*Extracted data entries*
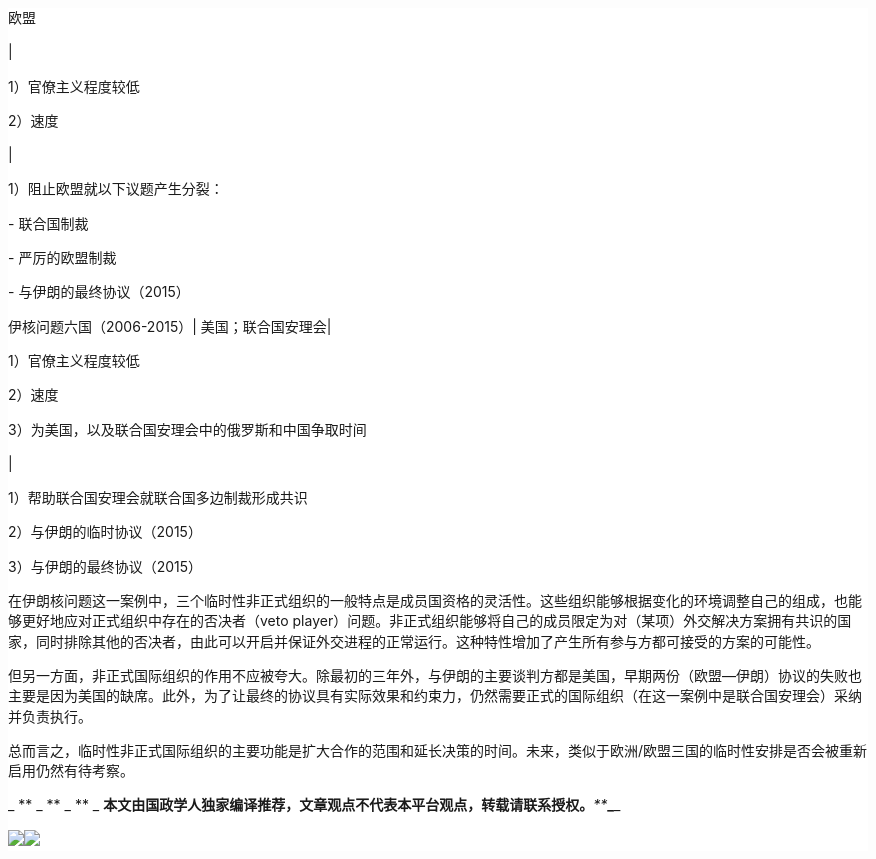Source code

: 欧盟

|

1）官僚主义程度较低

2）速度

|

1）阻止欧盟就以下议题产生分裂：

\- 联合国制裁

\- 严厉的欧盟制裁

\- 与伊朗的最终协议（2015）  
  
伊核问题六国（2006-2015）| 美国；联合国安理会|

1）官僚主义程度较低

2）速度

3）为美国，以及联合国安理会中的俄罗斯和中国争取时间

|

1）帮助联合国安理会就联合国多边制裁形成共识

2）与伊朗的临时协议（2015）

3）与伊朗的最终协议（2015）  
  
  

在伊朗核问题这一案例中，三个临时性非正式组织的一般特点是成员国资格的灵活性。这些组织能够根据变化的环境调整自己的组成，也能够更好地应对正式组织中存在的否决者（veto
player）问题。非正式组织能够将自己的成员限定为对（某项）外交解决方案拥有共识的国家，同时排除其他的否决者，由此可以开启并保证外交进程的正常运行。这种特性增加了产生所有参与方都可接受的方案的可能性。

但另一方面，非正式国际组织的作用不应被夸大。除最初的三年外，与伊朗的主要谈判方都是美国，早期两份（欧盟—伊朗）协议的失败也主要是因为美国的缺席。此外，为了让最终的协议具有实际效果和约束力，仍然需要正式的国际组织（在这一案例中是联合国安理会）采纳并负责执行。

总而言之，临时性非正式国际组织的主要功能是扩大合作的范围和延长决策的时间。未来，类似于欧洲/欧盟三国的临时性安排是否会被重新启用仍然有待考察。

  

 _ ** _ ** _ ** _ **本文由国政学人独家编译推荐，文章观点不代表本平台观点，转载请联系授权。**_**_**_**_

  

![](/images/2828/5.gif)![](/images/2828/6.png)

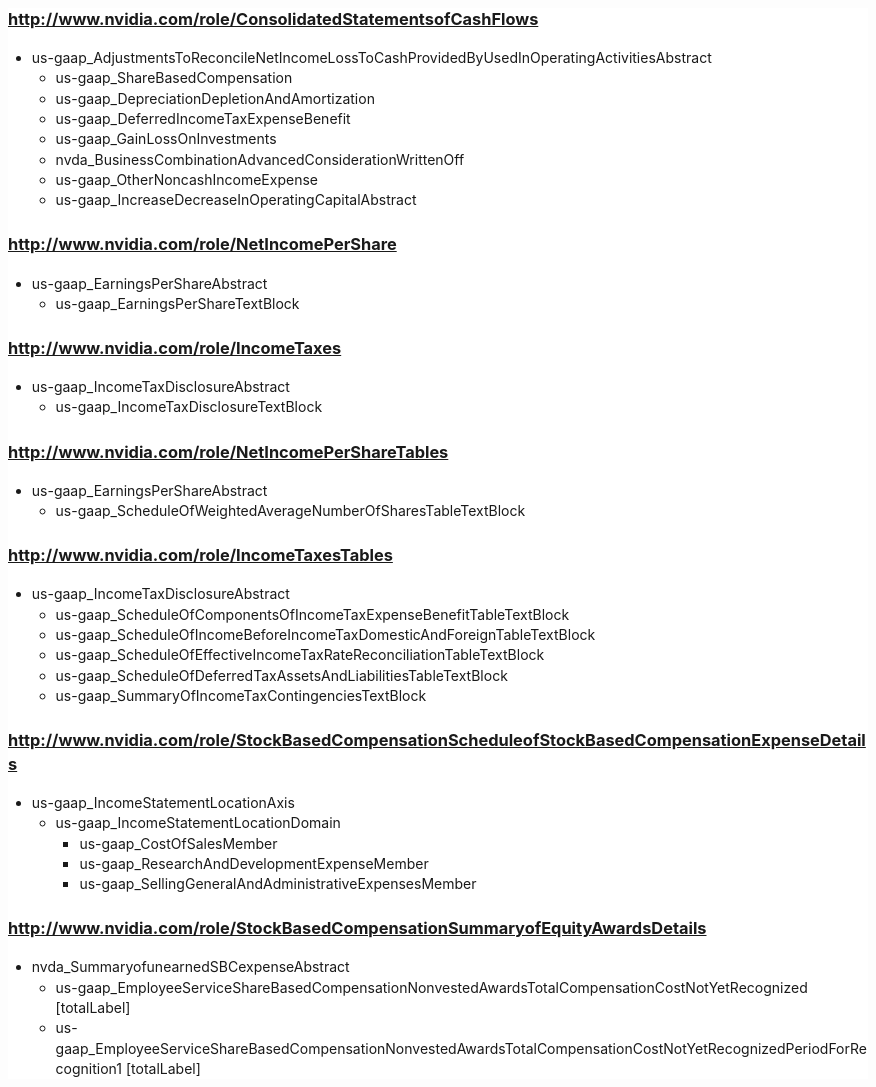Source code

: ### http://www.nvidia.com/role/ConsolidatedStatementsofCashFlows

- us-gaap_AdjustmentsToReconcileNetIncomeLossToCashProvidedByUsedInOperatingActivitiesAbstract
  - us-gaap_ShareBasedCompensation
  - us-gaap_DepreciationDepletionAndAmortization
  - us-gaap_DeferredIncomeTaxExpenseBenefit
  - us-gaap_GainLossOnInvestments
  - nvda_BusinessCombinationAdvancedConsiderationWrittenOff
  - us-gaap_OtherNoncashIncomeExpense
  - us-gaap_IncreaseDecreaseInOperatingCapitalAbstract

### http://www.nvidia.com/role/NetIncomePerShare

- us-gaap_EarningsPerShareAbstract
  - us-gaap_EarningsPerShareTextBlock

### http://www.nvidia.com/role/IncomeTaxes

- us-gaap_IncomeTaxDisclosureAbstract
  - us-gaap_IncomeTaxDisclosureTextBlock

### http://www.nvidia.com/role/NetIncomePerShareTables

- us-gaap_EarningsPerShareAbstract
  - us-gaap_ScheduleOfWeightedAverageNumberOfSharesTableTextBlock

### http://www.nvidia.com/role/IncomeTaxesTables

- us-gaap_IncomeTaxDisclosureAbstract
  - us-gaap_ScheduleOfComponentsOfIncomeTaxExpenseBenefitTableTextBlock
  - us-gaap_ScheduleOfIncomeBeforeIncomeTaxDomesticAndForeignTableTextBlock
  - us-gaap_ScheduleOfEffectiveIncomeTaxRateReconciliationTableTextBlock
  - us-gaap_ScheduleOfDeferredTaxAssetsAndLiabilitiesTableTextBlock
  - us-gaap_SummaryOfIncomeTaxContingenciesTextBlock

### http://www.nvidia.com/role/StockBasedCompensationScheduleofStockBasedCompensationExpenseDetails

- us-gaap_IncomeStatementLocationAxis
  - us-gaap_IncomeStatementLocationDomain
    - us-gaap_CostOfSalesMember
    - us-gaap_ResearchAndDevelopmentExpenseMember
    - us-gaap_SellingGeneralAndAdministrativeExpensesMember

### http://www.nvidia.com/role/StockBasedCompensationSummaryofEquityAwardsDetails

- nvda_SummaryofunearnedSBCexpenseAbstract
  - us-gaap_EmployeeServiceShareBasedCompensationNonvestedAwardsTotalCompensationCostNotYetRecognized [totalLabel]
  - us-gaap_EmployeeServiceShareBasedCompensationNonvestedAwardsTotalCompensationCostNotYetRecognizedPeriodForRecognition1 [totalLabel]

*Task goal*
Can you output the source text of every entry in the material above line for line, without any changes and leaving out the pictures?

*Answer space*
Source code

: 欧盟

|

1）官僚主义程度较低

2）速度

|

1）阻止欧盟就以下议题产生分裂：

\- 联合国制裁

\- 严厉的欧盟制裁

\- 与伊朗的最终协议（2015）  
  
伊核问题六国（2006-2015）| 美国；联合国安理会|

1）官僚主义程度较低

2）速度

3）为美国，以及联合国安理会中的俄罗斯和中国争取时间

|

1）帮助联合国安理会就联合国多边制裁形成共识

2）与伊朗的临时协议（2015）

3）与伊朗的最终协议（2015）  
  
  

在伊朗核问题这一案例中，三个临时性非正式组织的一般特点是成员国资格的灵活性。这些组织能够根据变化的环境调整自己的组成，也能够更好地应对正式组织中存在的否决者（veto
player）问题。非正式组织能够将自己的成员限定为对（某项）外交解决方案拥有共识的国家，同时排除其他的否决者，由此可以开启并保证外交进程的正常运行。这种特性增加了产生所有参与方都可接受的方案的可能性。

但另一方面，非正式国际组织的作用不应被夸大。除最初的三年外，与伊朗的主要谈判方都是美国，早期两份（欧盟—伊朗）协议的失败也主要是因为美国的缺席。此外，为了让最终的协议具有实际效果和约束力，仍然需要正式的国际组织（在这一案例中是联合国安理会）采纳并负责执行。

总而言之，临时性非正式国际组织的主要功能是扩大合作的范围和延长决策的时间。未来，类似于欧洲/欧盟三国的临时性安排是否会被重新启用仍然有待考察。

  

 _ ** _ ** _ ** _ **本文由国政学人独家编译推荐，文章观点不代表本平台观点，转载请联系授权。**_**_**_**_

  

![](/images/2828/5.gif)![](/images/2828/6.png)

Source code

: ### http://www.nvidia.com/role/ConsolidatedStatementsofCashFlows

- us-gaap_AdjustmentsToReconcileNetIncomeLossToCashProvidedByUsedInOperatingActivitiesAbstract
  - us-gaap_ShareBasedCompensation
  - us-gaap_DepreciationDepletionAndAmortization
  - us-gaap_DeferredIncomeTaxExpenseBenefit
  - us-gaap_GainLossOnInvestments
  - nvda_BusinessCombinationAdvancedConsiderationWrittenOff
  - us-gaap_OtherNoncashIncomeExpense
  - us-gaap_IncreaseDecreaseInOperatingCapitalAbstract

### http://www.nvidia.com/role/NetIncomePerShare

- us-gaap_EarningsPerShareAbstract
  - us-gaap_EarningsPerShareTextBlock

### http://www.nvidia.com/role/IncomeTaxes

- us-gaap_IncomeTaxDisclosureAbstract
  - us-gaap_IncomeTaxDisclosureTextBlock

### http://www.nvidia.com/role/NetIncomePerShareTables

- us-gaap_EarningsPerShareAbstract
  - us-gaap_ScheduleOfWeightedAverageNumberOfSharesTableTextBlock

### http://www.nvidia.com/role/IncomeTaxesTables

- us-gaap_IncomeTaxDisclosureAbstract
  - us-gaap_ScheduleOfComponentsOfIncomeTaxExpenseBenefitTableTextBlock
  - us-gaap_ScheduleOfIncomeBeforeIncomeTaxDomesticAndForeignTableTextBlock
  - us-gaap_ScheduleOfEffectiveIncomeTaxRateReconciliationTableTextBlock
  - us-gaap_ScheduleOfDeferredTaxAssetsAndLiabilitiesTableTextBlock
  - us-gaap_SummaryOfIncomeTaxContingenciesTextBlock

### http://www.nvidia.com/role/StockBasedCompensationScheduleofStockBasedCompensationExpenseDetails

- us-gaap_IncomeStatementLocationAxis
  - us-gaap_IncomeStatementLocationDomain
    - us-gaap_CostOfSalesMember
    - us-gaap_ResearchAndDevelopmentExpenseMember
    - us-gaap_SellingGeneralAndAdministrativeExpensesMember

### http://www.nvidia.com/role/StockBasedCompensationSummaryofEquityAwardsDetails

- nvda_SummaryofunearnedSBCexpenseAbstract
  - us-gaap_EmployeeServiceShareBasedCompensationNonvestedAwardsTotalCompensationCostNotYetRecognized [totalLabel]
  - us-gaap_EmployeeServiceShareBasedCompensationNonvestedAwardsTotalCompensationCostNotYetRecognizedPeriodForRecognition1 [totalLabel]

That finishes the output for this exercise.